Thursday, 26 January 2012

How to fight geocaching bureacracy

by Clan Riffster

View PostIkeHurley13, on 26 January 2012 - 05:39 AM, said:
View PostMichaelcycle, on 25 January 2012 - 05:35 PM, said:
In bill H3794 signed by the governor of South Carolina on June 2, 2009, the South Carolina General Assembly prohibited geocaching on all state wildlife management areas, heritage preserves, and all other lands owned OR operated by the South Carolina Department of Natural Resources.
I added the bold. This is what happens when one cache hider (or finder) chooses to not follow the rules laid out.
Actually, this is what happens when your Government forgets who they work for. This has "Big Fish - Little Pond" written all over it. SCDNR allows a whole host of activities on their properties other than geocaching. I simply cannot fathom that they would outlaw any of these other activities over one single rules violation. The fact that they were so quick on the trigger with geocaching tells me they have some anti-caching mook whispering in their collective ears. I would guess this mook works somewhere fairly high in the DNR food chain.

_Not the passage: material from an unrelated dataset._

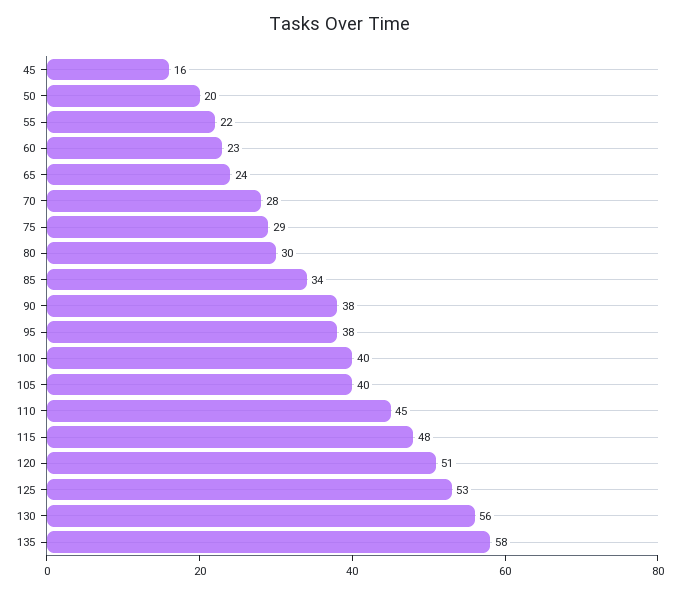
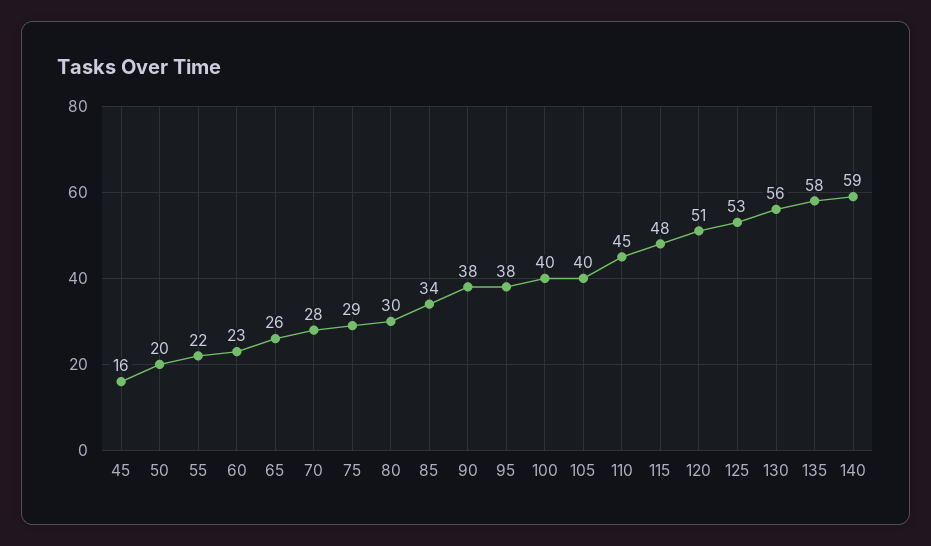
65: 24 -> 26
140: none -> 59

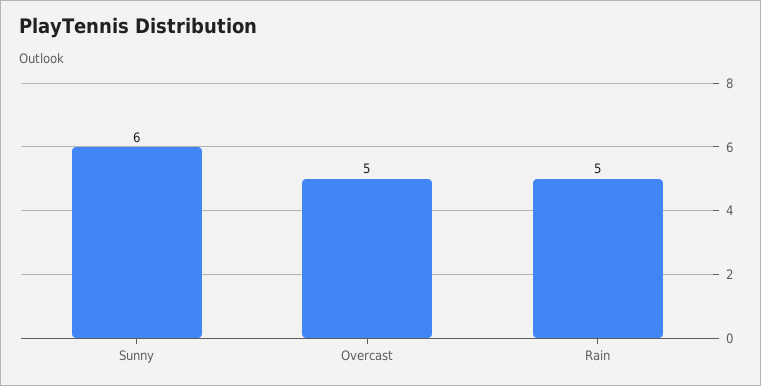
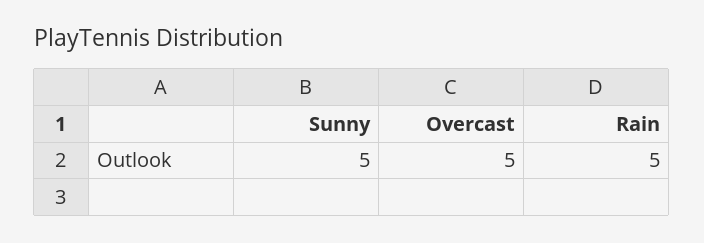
Sunny: 6 -> 5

I don't know what your current tactics are, but as someone who has worked in Government all my adult life, I speak Bureaucrat like a native, and I know how I would combat foolishness like this. My first step would be to gather enforcement data from DNR properties over the past 5 years. Every single arrest, every single citation, every single warning. Sort these by activity. (camping/mountain biking/ATV use/hunting/etc) It's all a matter of public record. Then I would watch for town hall type meetings set up for politicians to mingle with the little people. Either I or someone else who was on my side and spoke the language would attend every single one of these meetings, bringing the collected data, and raising my hand.

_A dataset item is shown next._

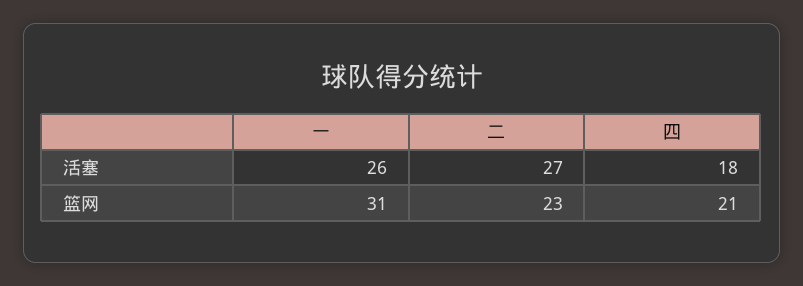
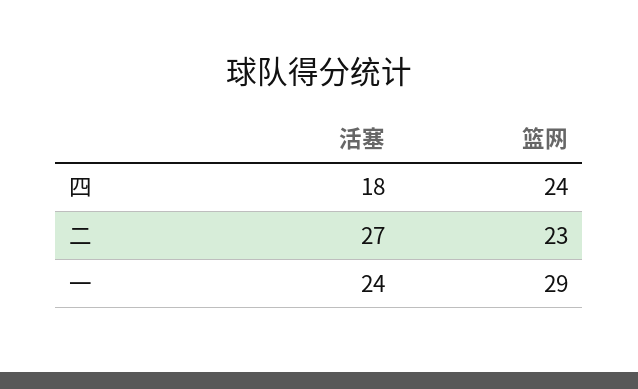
一, 活塞: 26 -> 24
一, 篮网: 31 -> 29
四, 篮网: 21 -> 24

When called upon, I would ask the following question:

"Sir/Ma'am, as you know, House Bill 3794 outlawed geocaching on all SCDNR lands, because of a single, isolated rules violation by a single person. According to public records, which I have here for your perusal, in the past 5 years there have been X rules violations by campers, X rules violations by hunters, X rules violations by fishermen, Etc. And yet, there has been no call to ban these activities. Can you tell me why our elected officials are treating geocaching so unfairly?"

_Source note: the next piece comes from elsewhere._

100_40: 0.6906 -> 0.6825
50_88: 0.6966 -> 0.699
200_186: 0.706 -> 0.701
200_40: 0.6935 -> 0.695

The closer you get to an election, the more impact such a question would have.

2 comments:

  1. What was the one rules violation? Is it published somewhere?

    ReplyDelete
  2. Hmmm. I don't know. Here's a link to the forum discussion that this quote came from:

    Local Rules
    http://forums.groundspeak.com/GC/index.php?showtopic=289379&view=findpost&p=4956374

    I'm wondering if there really was an incident by one cacher that caused a state or park or conservation authority to ban geocaching. From what I've read in the forums it's more of an anti-caching attitude from the get-go and managers blaming cachers for damage without any proof.